Auferstehung





AUFERSTEHUNG

Wenn ich glauben müsste, mein Gott,

dass du dir das ausgedacht hast, was uns gerade widerfährt,

wenn ich glauben müsste, dass es Absicht von dir ist uns so zu plagen,

wenn ich glauben müsste, es mache dir nichts aus,

Kinder in noch stärkerer Lebensgefahr zu wissen, weil sie gerade eine Chemotherapie durchmachen und von daher besonders anfällig sind für dieses Virus,

dass Alte, die die Last ihres Lebens tragen und davon gezeichnet sind, einsam ersticken, weil niemand zu ihnen darf und die Wenigen in ihrer Nähe hoffnungsvoll überfordert sind,

dass Völker an den Rand des Ruins geraten, weil ihre Wirtschaftskreisläufe zusammenbrechen und der Kampf gegen ein Virus alle Ressourcen verschlingt,

dann würde es schwierig für mich, dich Vater zu nennen.

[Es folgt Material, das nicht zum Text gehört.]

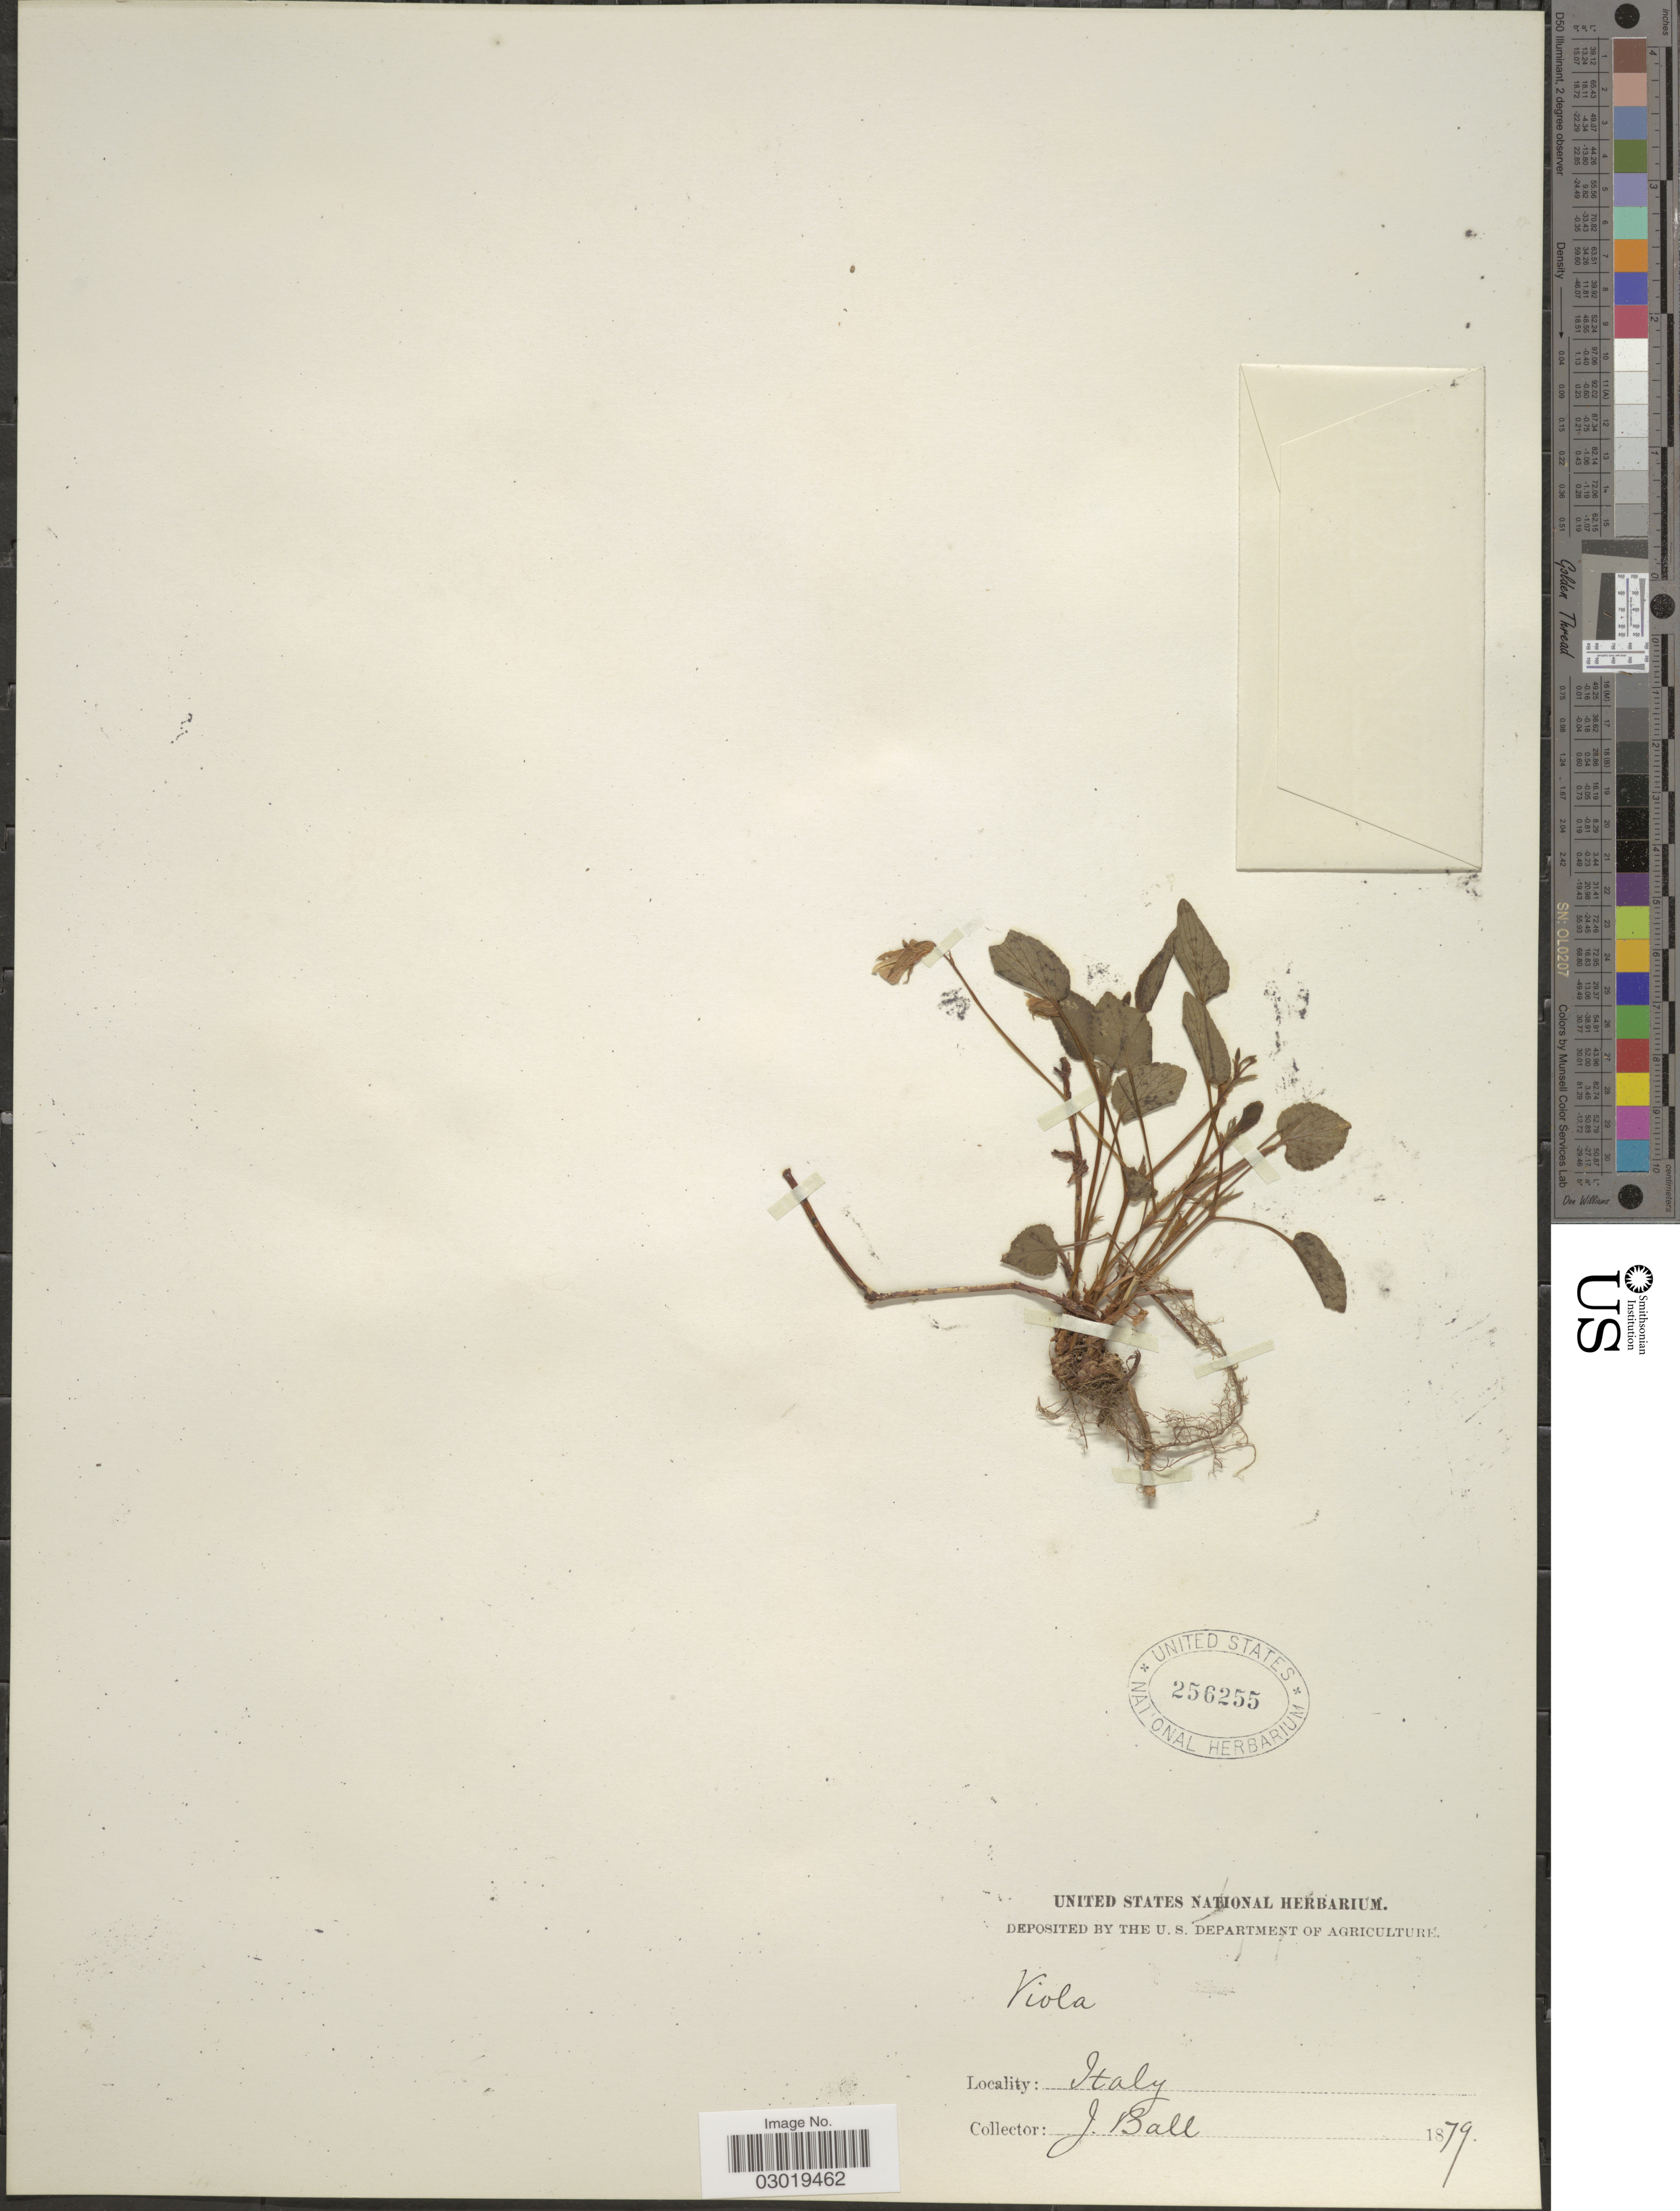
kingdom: Plantae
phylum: Tracheophyta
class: Magnoliopsida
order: Malpighiales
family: Violaceae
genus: Viola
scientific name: Viola sp.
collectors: J. Ball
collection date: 1879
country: Italy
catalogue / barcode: US 256255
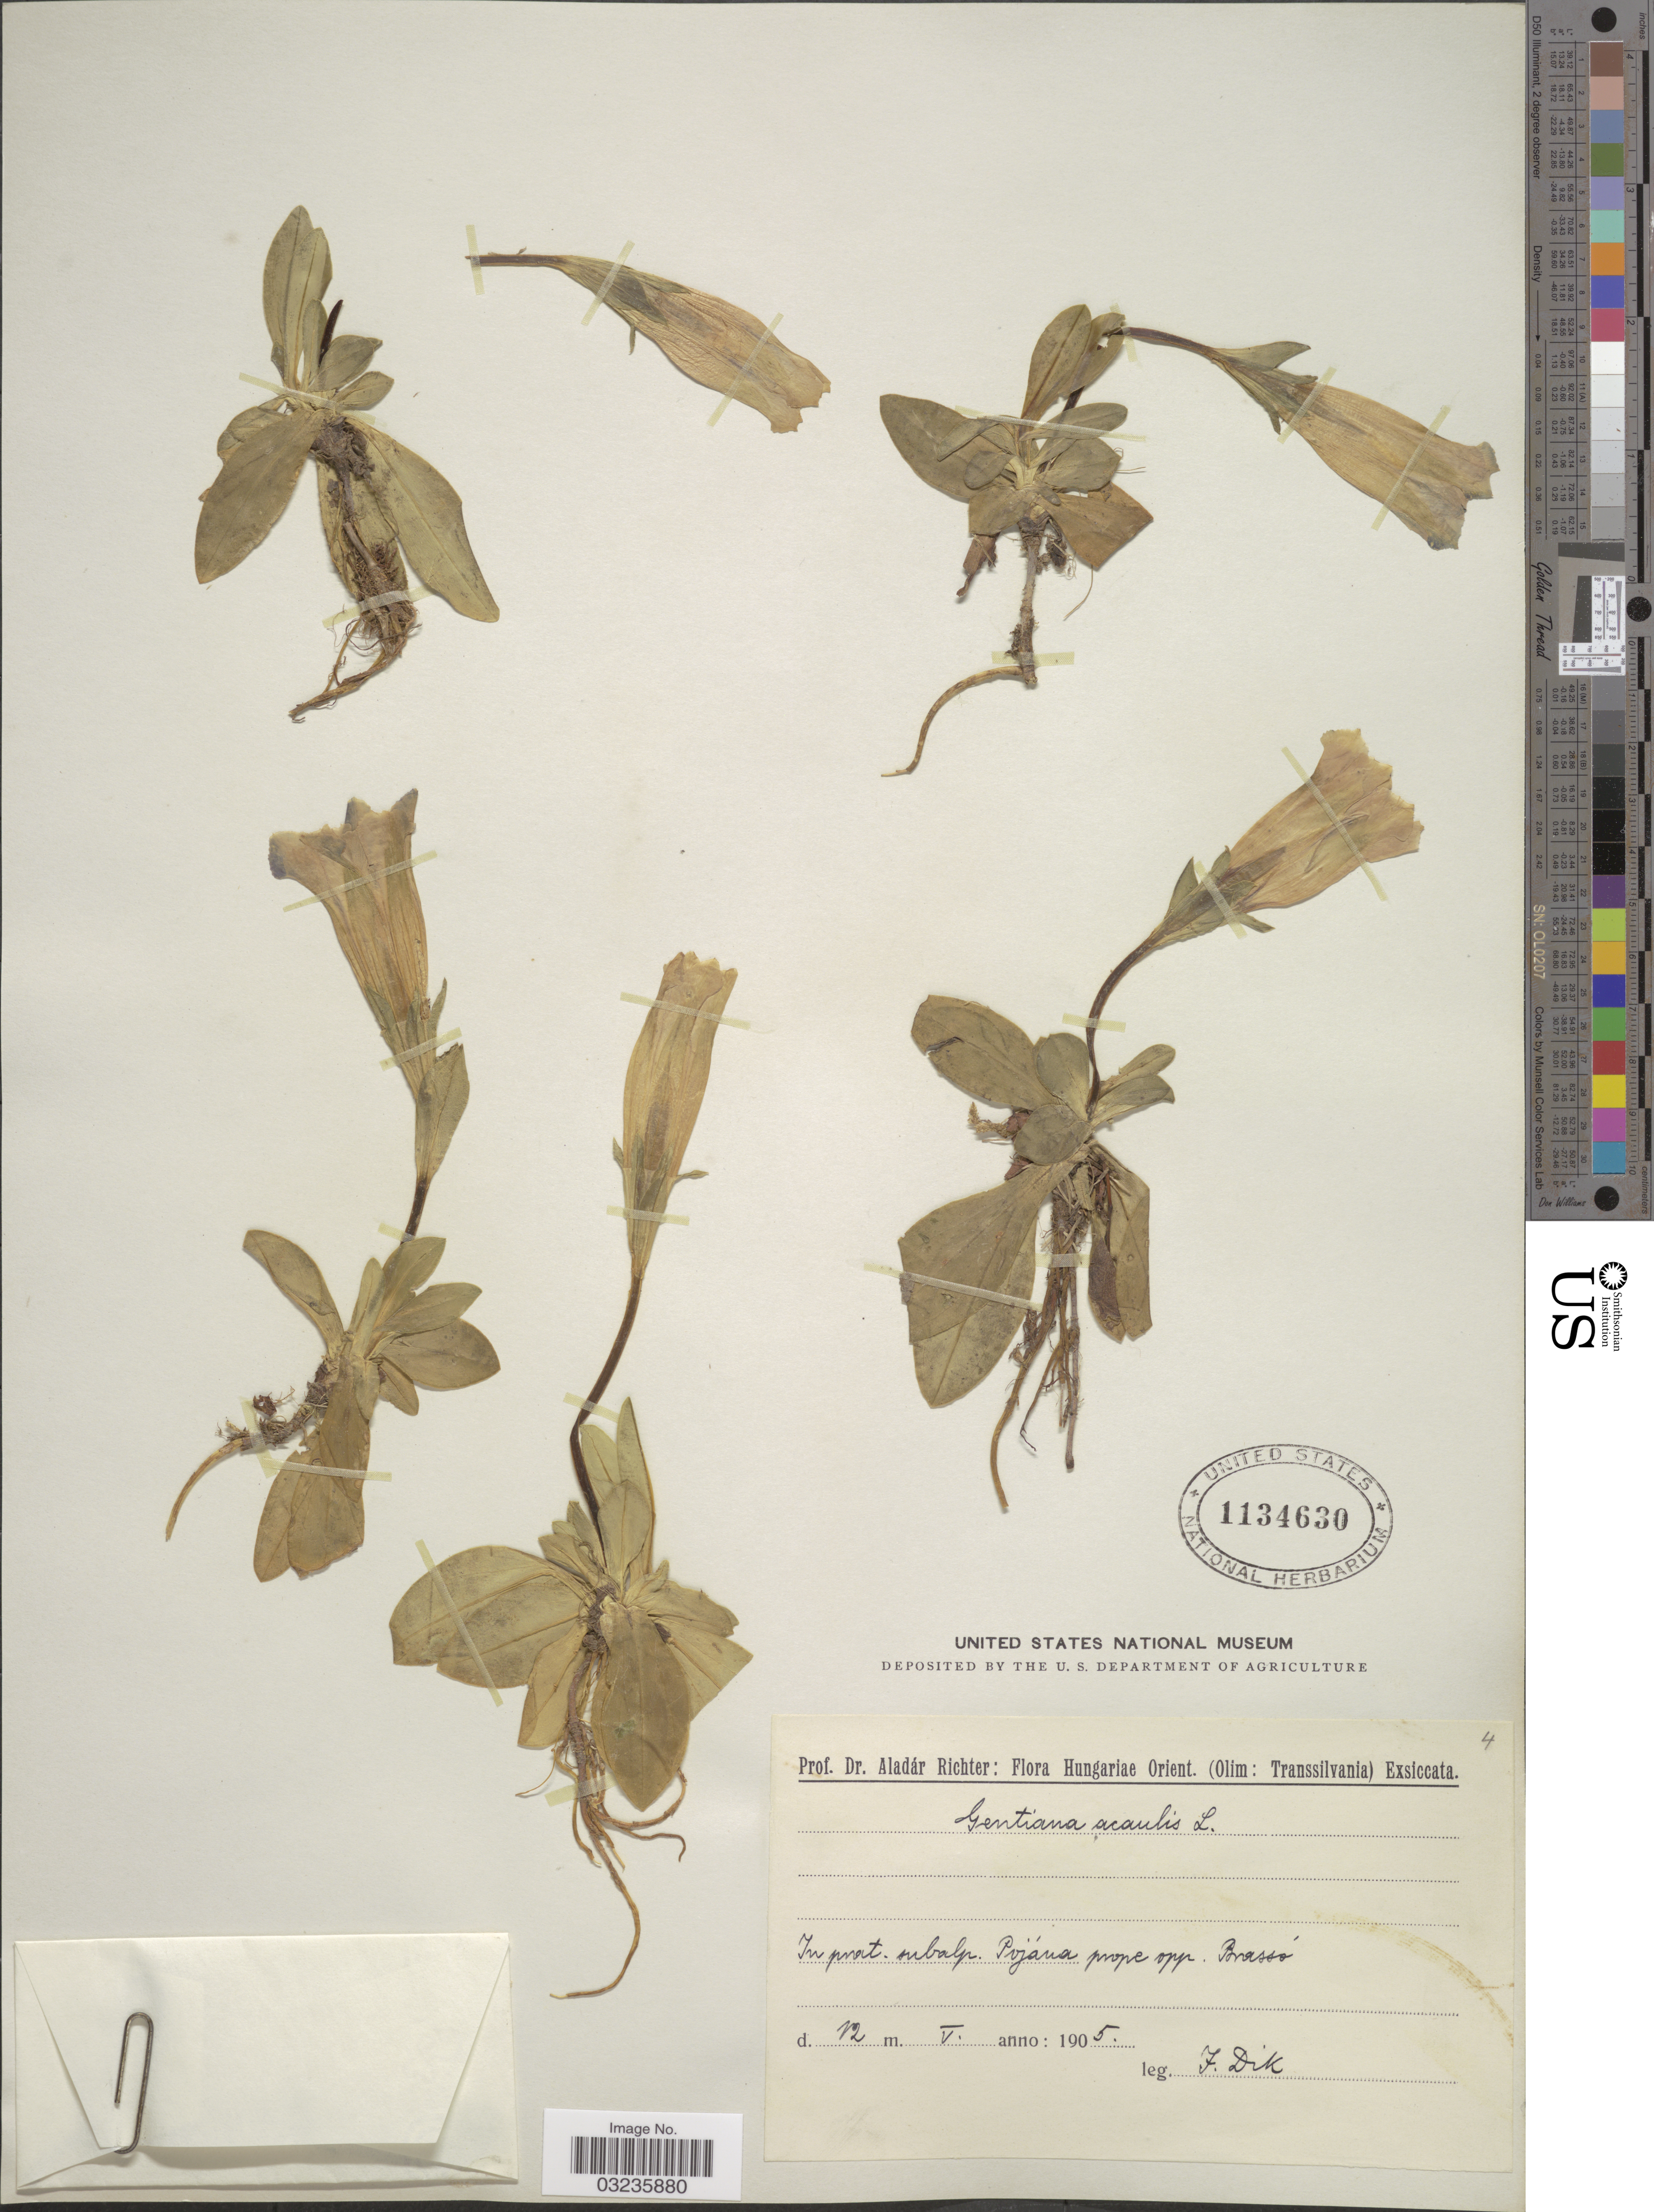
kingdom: Plantae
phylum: Tracheophyta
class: Magnoliopsida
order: Gentianales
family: Gentianaceae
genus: Gentiana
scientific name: Gentiana acaulis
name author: L.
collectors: F. Dik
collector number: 4?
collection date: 1905-05-12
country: Romania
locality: Hungariae Orient. (Olim: Transsilvania). In prat. subalp. Pojána prope opp. Porassó [interpreted].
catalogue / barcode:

Ich kann mir gut vorstellen, dass du manchmal über uns lächelst, wie Väter halt lächeln, wenn Kinder in ihrem Spiel oder Wahn sich aufführen, als ob sie die seien, die alles am Laufen halten.

Ich kann mir auch gut vorstellen, dass du zornig bist über Leute, die alles daransetzen, schon die Erinnerung an dich aus der Welt zu schaffen und kein anderes Ziel haben, sei es aus Dummheit, aus Hochmut, aus Machtgier oder Gewinnstreben, sich als die Herren dieser Welt aufzuspielen. Ja, das kann ich mir gut vorstellen, dass du sehr zornig bist auf solches Denken und Tun.

Dabei sind wir doch alle Kinder und Geschöpfe.

Aber – willst du wirklich alle gleichermaßen plagen – auch die Kleinen und Schwachen und die, die es doch nur ein wenig schön haben wollen im Leben – so viele Milliarden Menschen?

Wenn ich nicht glauben könnte, dass du anders bist, ich könnte wohl nicht glauben.

Ich sehe doch, wie dein Christus blutet! Ich lese doch, wie er ringt – unter Tränen und Schweiß. Und ich nehme wahr, wie er – Jesus, der Menschensohn – eine unendliche Verlassenheit erfährt. Und ich soll glauben, dass dich das in keiner Weise berührt? Dann hätten doch die recht, die sich Holz und Stein nehmen und Bilder und Statuen daraus machen. Die fühlen nichts, die sehen nichts, die hören auch nichts. Aber so bist du nicht!

In Christus hast du am Kreuz gelitten, in Christus bist du, mein Gott, gestorben - in Christus war die Welt für eine kurze Zeit Gott los. Aber nur bis zum Ostermorgen. Seitdem fühlt sich kein Leiden weniger schmerzlich an, aber es hat alles einen Sinn bekommen. Teilzuhaben am Leiden – wo auch immer und wie auch immer – auch das verbindet uns mit dir, Gott.

Wenn du, Gott, da bist wo Menschen leiden, dann dürfen Menschen glauben, dass sie da sein werden, wo Gott lebt. Dann dürfen wir glauben, dass es weitergeht – das Leben – immer weiter, für immer und ewig.